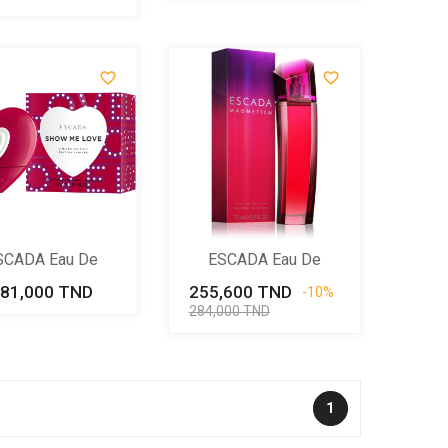
base


SCADA Eau De
ESCADA Eau De
arfum Show...
Parfum...
81,000 TND
Prix
255,600 TND
Prix
Prix
-10%
de
284,000 TND
base
1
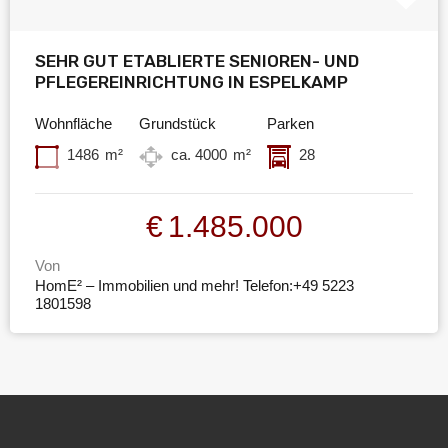
SEHR GUT ETABLIERTE SENIOREN- UND
PFLEGEREINRICHTUNG IN ESPELKAMP
Wohnfläche
Grundstück
Parken
1486
m²
ca. 4000
m²
28
€1.485.000
Von
HomE² – Immobilien und mehr! Telefon:+49 5223
1801598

Instructions for the task - Can you print every line of text from the records above, unchanged, and leave out the pictures?

Response for this exercise -
base


SCADA Eau De
ESCADA Eau De
arfum Show...
Parfum...
81,000 TND
Prix
255,600 TND
Prix
Prix
-10%
de
284,000 TND
base
1
SEHR GUT ETABLIERTE SENIOREN- UND
PFLEGEREINRICHTUNG IN ESPELKAMP
Wohnfläche
Grundstück
Parken
1486
m²
ca. 4000
m²
28
€1.485.000
Von
HomE² – Immobilien und mehr! Telefon:+49 5223
1801598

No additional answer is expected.